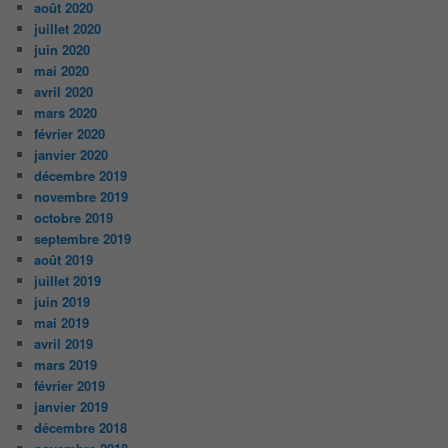
août 2020
juillet 2020
juin 2020
mai 2020
avril 2020
mars 2020
février 2020
janvier 2020
décembre 2019
novembre 2019
octobre 2019
septembre 2019
août 2019
juillet 2019
juin 2019
mai 2019
avril 2019
mars 2019
février 2019
janvier 2019
décembre 2018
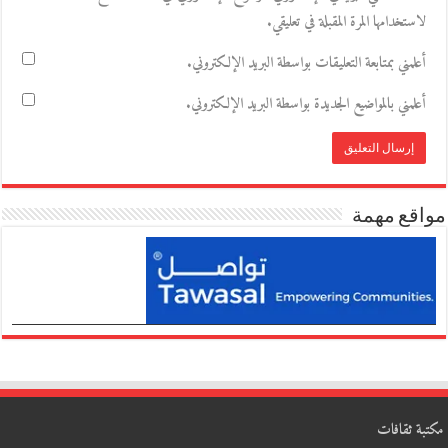
لاستخدامها المرة المقبلة في تعليقي.
أعلمني بمتابعة التعليقات بواسطة البريد الإلكتروني.
أعلمني بالمواضيع الجديدة بواسطة البريد الإلكتروني.
مواقع مهمة
مكتبة ثقافات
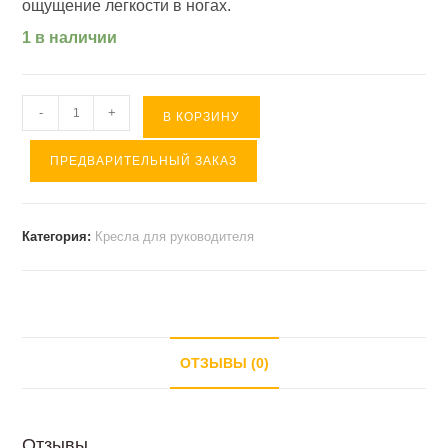
ощущение легкости в ногах.
1 в наличии
Количество
-
+
В КОРЗИНУ
товара
ПРЕДВАРИТЕЛЬНЫЙ ЗАКАЗ
Кресло
САМУРАЙ
SL-
Категория:
Кресла для руководителя
1.04
(
экокожа/
сетка/
хром
ОТЗЫВЫ (0)
)
Черный
Отзывы
плюс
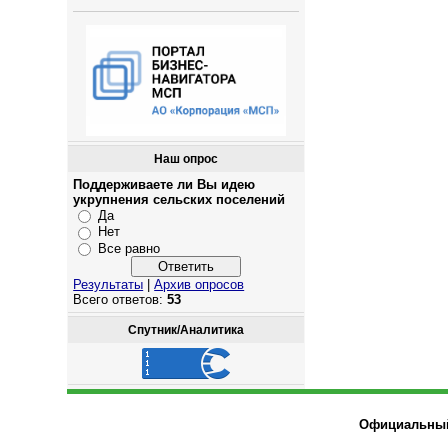
Наш опрос
Поддерживаете ли Вы идею
укрупнения сельских поселений
Да
Нет
Все равно
Результаты
|
Архив опросов
Всего ответов:
53
Спутник/Аналитика
Официальный 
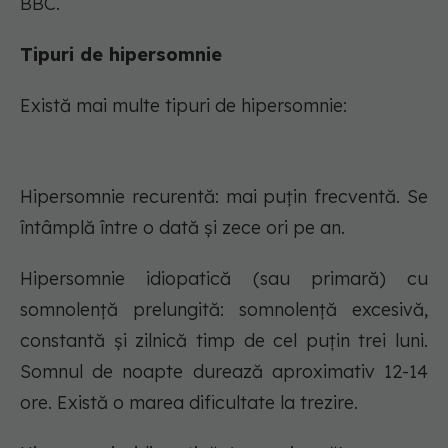
BBC.
Tipuri de hipersomnie
Există mai multe tipuri de hipersomnie:
Hipersomnie recurentă: mai puțin frecventă. Se
întâmplă între o dată și zece ori pe an.
Hipersomnie idiopatică (sau primară) cu
somnolență prelungită: somnolență excesivă,
constantă și zilnică timp de cel puțin trei luni.
Somnul de noapte durează aproximativ 12-14
ore. Există o marea dificultate la trezire.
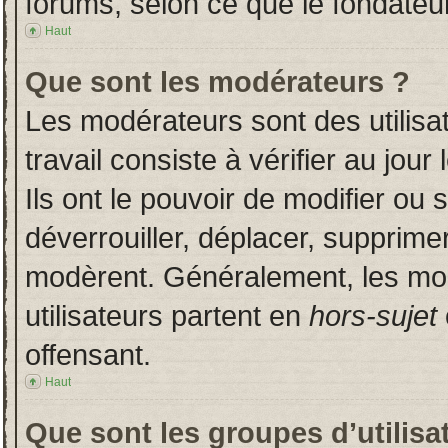
forums, selon ce que le fondateur
Haut
Que sont les modérateurs ?
Les modérateurs sont des utilisat
travail consiste à vérifier au jou
Ils ont le pouvoir de modifier ou
déverrouiller, déplacer, supprimer
modèrent. Généralement, les mo
utilisateurs partent en
hors-sujet
offensant.
Haut
Que sont les groupes d’utilisa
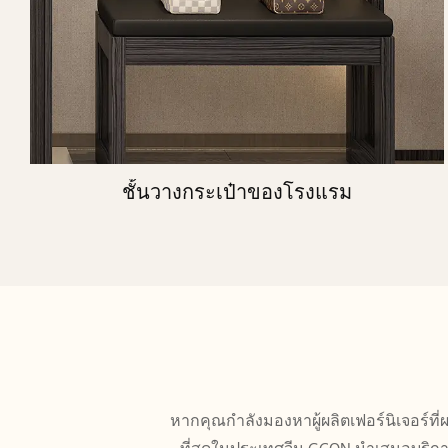
ชั้นวางกระเป๋าของโรงแรม
หากคุณกำลังมองหาผู้ผลิตเฟอร์นิเจอร์ที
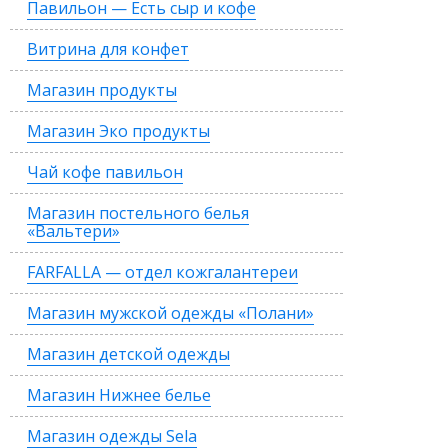
Павильон — Есть сыр и кофе
Витрина для конфет
Магазин продукты
Магазин Эко продукты
Чай кофе павильон
Магазин постельного белья
«Вальтери»
FARFALLA — отдел кожгалантереи
Магазин мужской одежды «Полани»
Магазин детской одежды
Магазин Нижнее белье
Магазин одежды Sela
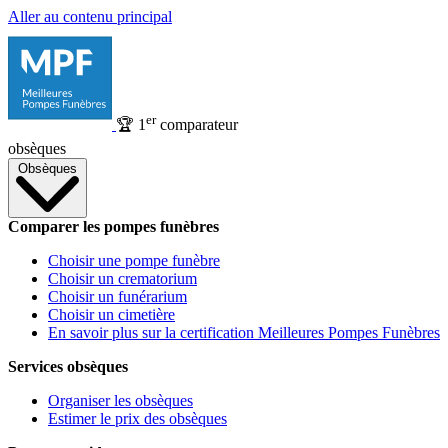
Aller au contenu principal
er
🏆
1
comparateur
obsèques
Obsèques
Comparer les pompes funèbres
Choisir une pompe funèbre
Choisir un crematorium
Choisir un funérarium
Choisir un cimetière
En savoir plus sur la certification Meilleures Pompes Funèbres
Services obsèques
Organiser les obsèques
Estimer le prix des obsèques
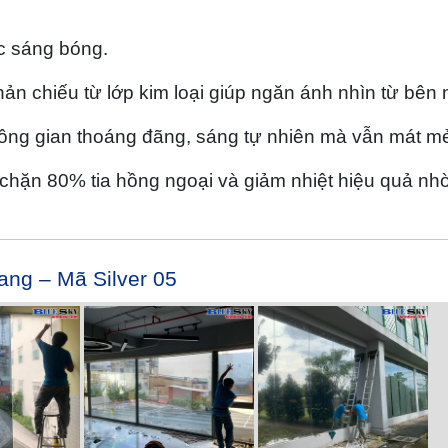
c sáng bóng.
n chiếu từ lớp kim loại giúp ngăn ánh nhìn từ bên 
ng gian thoáng đãng, sáng tự nhiên mà vẫn mát m
hặn 80% tia hồng ngoại và giảm nhiệt hiệu quả nh
ang – Mã Silver 05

- _INSTRUCTIONS TO FOLLOW_: Could you count how many lines in the records contain the word "Există"? Only the number is needed.

- _ANSWER TO THIS PROBLEM_: 2